Teks Hasil Ekstraksi
____

Unduh BUKU Dakwah Rasul SAW Metode Supremasi Ideologi Islam

Minggu, 12 Januari 2020

Mengambil Pelajaran Dari Kaum Nabi Nuh - TAFSIR al-Furqan: 37



Oleh: Rokhmat S. Labib, MEI

“Dan (telah Kami binasakan) kaum Nuh tatkala mereka mendustakan rasul-rasul. Kami tenggelamkan mereka dan Kami jadikan (cerita) mereka itu pelajaran bagi manusia. Dan Kami telah menyediakan bagi orang-orang zhalim azab yang pedih.” (TQS. al-Furqan [25]: 37).

Di antara yang harus diperhatikan oleh manusia adalah berbagai peristiwa yang terjadi di masa lalu. Peristiwa itu bisa menjadi pelajaran bagi manusia dalam menjalani kehidupan.  Dengan begitu, manusia dapat melangkah lebih tepat dan terhindar dari kesalahan. Cukuplah orang lain yang merasakan akibat atas kesalahan yang dilakukan tanpa harus kita terperosok kepada kesalahan yang sama.

Kaum yang Mendustakan

Allah SWT berfirman: Wa qawma Nuuh lammaa kadzdzabuu al-rusul (dan [telah Kami binasakan] kaum Nuh tatkala mereka mendustakan rasul-rasul). Ayat ini masih dalam konteks pemberitaan kepada Nabi Muhammad tentang musuh-musuh para nabi. Setelah sebelumnya diberitakan tentang kaum Nabi Musa As. yang mendustakan beliau, lalu mereka dihancurkan dan dibinasakan, maka dalam ayat ini dibeberkan kisah kaum Nabi Nuh.

____

Baris yang Tersedia
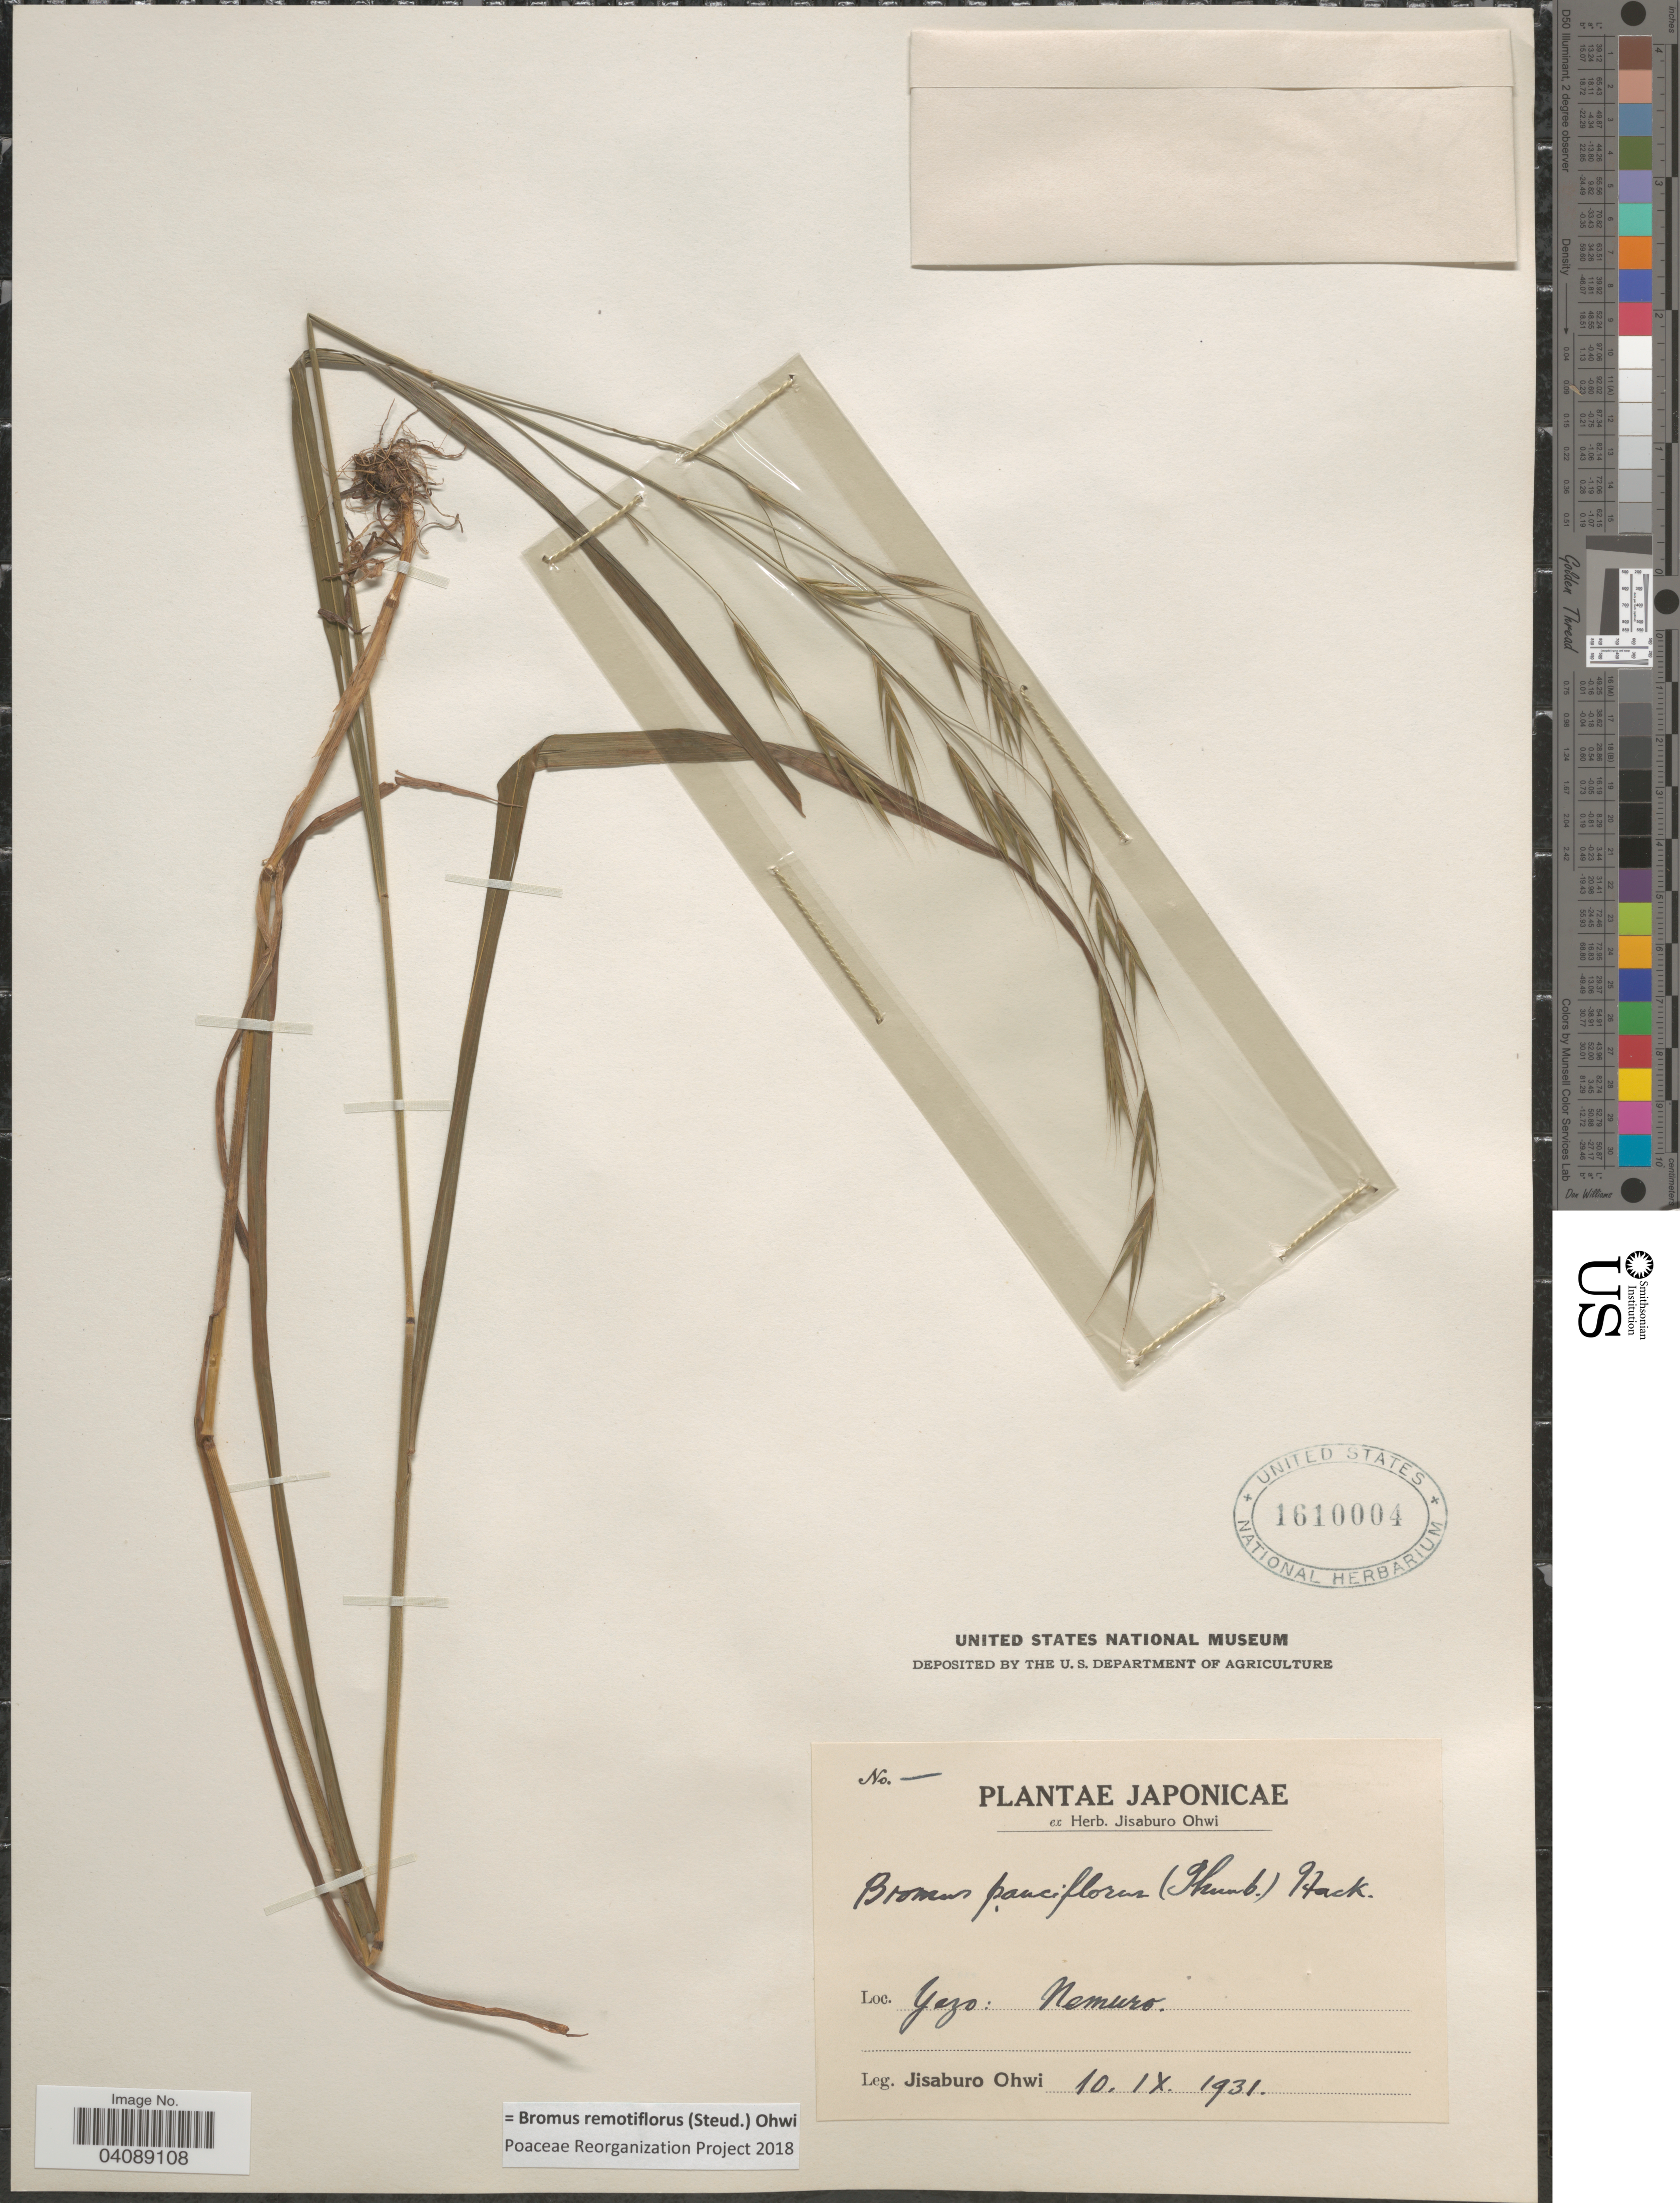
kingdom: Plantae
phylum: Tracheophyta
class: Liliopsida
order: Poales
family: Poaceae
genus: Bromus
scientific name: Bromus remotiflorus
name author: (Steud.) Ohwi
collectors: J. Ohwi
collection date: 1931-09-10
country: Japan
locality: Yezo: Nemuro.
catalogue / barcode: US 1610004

____

Tujuan Latihan
Jawablah pertanyaan berikut dari teks tafsir.
(a) Pada hari dan tanggal berapa tulisan ini dimuat?
(b) Menurut ayat yang dikutip, dengan cara apa kaum Nuh dibinasakan?
(c) Kisah kaum nabi siapa yang diberitakan sebelum kisah kaum Nabi Nuh?
Silakan jawab hanya berdasarkan teks tafsir.

Jawaban
(a) Minggu, 12 Januari 2020.
(b) Mereka ditenggelamkan.
(c) Kaum Nabi Musa As.